When I talked with zoo leaders before the trip, no one was worried about crowd control, at least not yet. There are too many other daunting problems to be solved first. The city has already secured a letter of intent from China's Wildlife Conservation Association, which oversees the panda program, but that was over a year ago, and significant work is needed to firm up that preliminary commitment before the wildlife association can even approach Prime Minister Zhu Rongji, who will have the final say. Meanwhile, on the home front, the US Fish and Wildlife Service oversees imports of exotic wildlife like pandas, and its official "Policy on Giant Panda Permits" is a thick, detailed document. "These are China's pandas, and it's their responsibility and their authority to conserve these animals in the wild--so nothing happens unless the Chinese are interested," says USFWS acting assistant director for international affairs Kenneth Stansell. "But in order for us to issue that permit, we have to make a finding that the import of these animals actually contributes to the enhancement of the species in the wild. We require them to have in the application a very detailed research plan, both for in situ and field research, a blueprint of the facilities to house the pandas, and then whatever agreement has been negotiated with China." Our first meeting in Beijing makes it clear that the Chinese believe Oakland has dropped the ball--at least so far--and for the city to recover lost ground now will require a major shift in the way it treats the whole idea. Joined now by the panda project's technical team--zoo director Parrott, its director of veterinary services Dr. Karen Emmanuelson, and Dr. John Pascoe, executive associate dean of the UC Davis veterinary school--we troop into the offices of the Chinese People's Association for Friendship with Foreign Countries, where we're meeting with Li Zheng Fung, a top representative from the Wildlife Conservation Association.

The Chinese official's inclination is toward politeness, and he specifically mentions the importance he places on his long friendship with Chang. But, when pressed by Parrott and Bobb, Li indicates that the wildlife association had hoped to hear a lot more from Oakland in the year that has passed since the provisional agreement was signed. He asks for detailed plans or a map of the zoo, suggests that Chinese scientists visit the Bay Area to evaluate the site, and recommends that Oakland establish a permanent representative in Beijing to report regularly to the wildlife association.

Peter Pang, an international law attorney and former East Bay resident who has been working behind the scenes to gather support for the project, later interprets the message from the meeting: "They're going to allow at least two more pairs on international loan, and we're in the running with two other cities. Last year, we were in the lead, but I think we've lost a little bit of our glamour; so we're second place now behind Memphis. Our lack of substantive contact has not helped."

Harsh words. As the group climbs back into the waiting van, there is clearly tension in the air. Bobb huddles with Chang, De La Fuente, and Griffith, calling for a staff meeting later in the evening. There is talk of dedicating full-time staff at the zoo and in city administration to furthering the project, and state-level political support is urged. "I focus on negotiating the close," Bobb says, "and I know our roadmap now.

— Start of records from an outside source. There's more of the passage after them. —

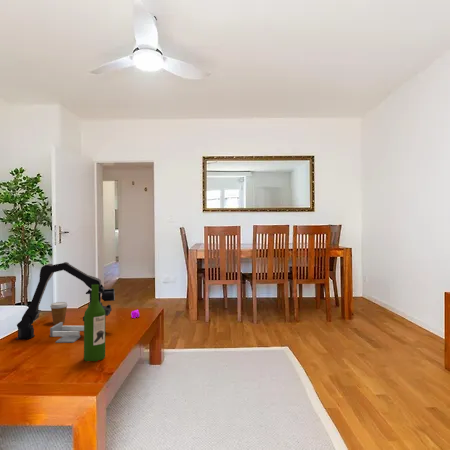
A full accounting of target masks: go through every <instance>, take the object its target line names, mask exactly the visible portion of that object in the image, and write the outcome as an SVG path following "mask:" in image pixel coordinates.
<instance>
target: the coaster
mask: <svg viewBox="0 0 450 450" xmlns="http://www.w3.org/2000/svg"><path fill="white" fill-rule="evenodd" d="M81 338H82V335H80V336H63V337H60V338H59V339H57V340H56V341H55V343H56V344H57V343H59V344H60V343H62V344H63V343H67V344H69V343H75V342H76V341H77V340H79V339H81Z"/></svg>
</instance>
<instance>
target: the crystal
mask: <svg viewBox="0 0 450 450" xmlns="http://www.w3.org/2000/svg"><path fill="white" fill-rule="evenodd" d="M130 316H131V319H132V318H134V319H137V318H139V317H140V312H139V309H135V310H132V311H131V313H130ZM136 317H137V318H136Z"/></svg>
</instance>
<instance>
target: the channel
mask: <svg viewBox="0 0 450 450" xmlns="http://www.w3.org/2000/svg"><path fill="white" fill-rule="evenodd" d="M63 324H64V323H63V322H60V323H58V324H56V325H55V324H54V325H53V326H52V327H50V328H49V330H50V331H49V337H56V338H57V337H60V338H62V337H63V336H81V334H80V333H81V332H84V325H63Z"/></svg>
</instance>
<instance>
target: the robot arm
mask: <svg viewBox="0 0 450 450" xmlns="http://www.w3.org/2000/svg"><path fill="white" fill-rule="evenodd" d="M61 271H64V272H66V273H68V274H70V275H71V276H73V277H75V278H76V279H78V280H80V281H81V282H83V283H84V284H85V285H86V286H87V287H88V288H89V289H88V290H87V291H86V292H85V294H86V295H89V303H88V304H87V307H88V306H89V305H90V303H91V291H92V286H91V285H93V284H98V285H99V303H100V304H101V306H102V307H103V308H104V310H105V314H106V315H105V317H107V316H109V315H110V314H111V312H112V311H113V310H112V309H113V308H112V306H111V304H107V305H103V303H102V301H103V302H114V301H115V300H116V299H115V298H116V293H115V288H114V287H113V288H111V287H110V288H105V287H104V286H103V284H102V280H101V279H100V278H98V277H95V276H92V275H89V274H87V273H85V272H83V271H82V270H80V269H79V268H76V267H75V266H73V265H72V264H70V263H69V262H68V261H65V262H62V263H56V264H53V263H48V264H47V263H46V264H45V265H42V266H41V268H40V271H39V281H38V283H37V286H36V289H35V291H34V294H33V296H32V299H31V302H30V305H29V306H28V307H27V309H26V310H25V312H24V313H23V315H22V317H21V320H20V321H19V322H17V324H16V326H17V338H15V340H22V341H23V340H31V339H32V338H33V337H35V336H36V335H35V328H34V322H35V321H36V320H38V319H39V318H40V314H41V312H42V310H41V309H39V307H40V304H41V301H42V298H43V296H44V293H45V291H46V288H47V285H48V283H49V281H50V280H51V278H52V276H53V275H54V273H58V272H61ZM101 300H102V301H101ZM82 322H84V316H82Z"/></svg>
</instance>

That's what I'm going to put together tonight--before I get back on an airplane, it's going to be laid out. So when these guys get back, it's going to be very clear." In effect, Bobb is promising to transform the Oakland panda project from Henry Chang's dream to a high-priority city initiative. This may help in some ways--Chang seems to have had difficulty rounding up Jerry Brown's vital support for the fund-raising effort, for example--but even a concentrated, organized approach will have difficulty bridging the gaps in communication that have plagued the project so far.